*Work instruction*: Locate every line in the data below that contains the string "maximum". Copy each such line in full, treating case as significant.

Figure understanding tasks

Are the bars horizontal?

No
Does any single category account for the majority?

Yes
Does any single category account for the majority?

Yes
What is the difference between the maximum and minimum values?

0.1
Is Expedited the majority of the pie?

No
...
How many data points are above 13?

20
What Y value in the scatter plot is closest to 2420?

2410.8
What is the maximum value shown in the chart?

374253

*Your solution*:
What is the difference between the maximum and minimum values?
What is the maximum value shown in the chart?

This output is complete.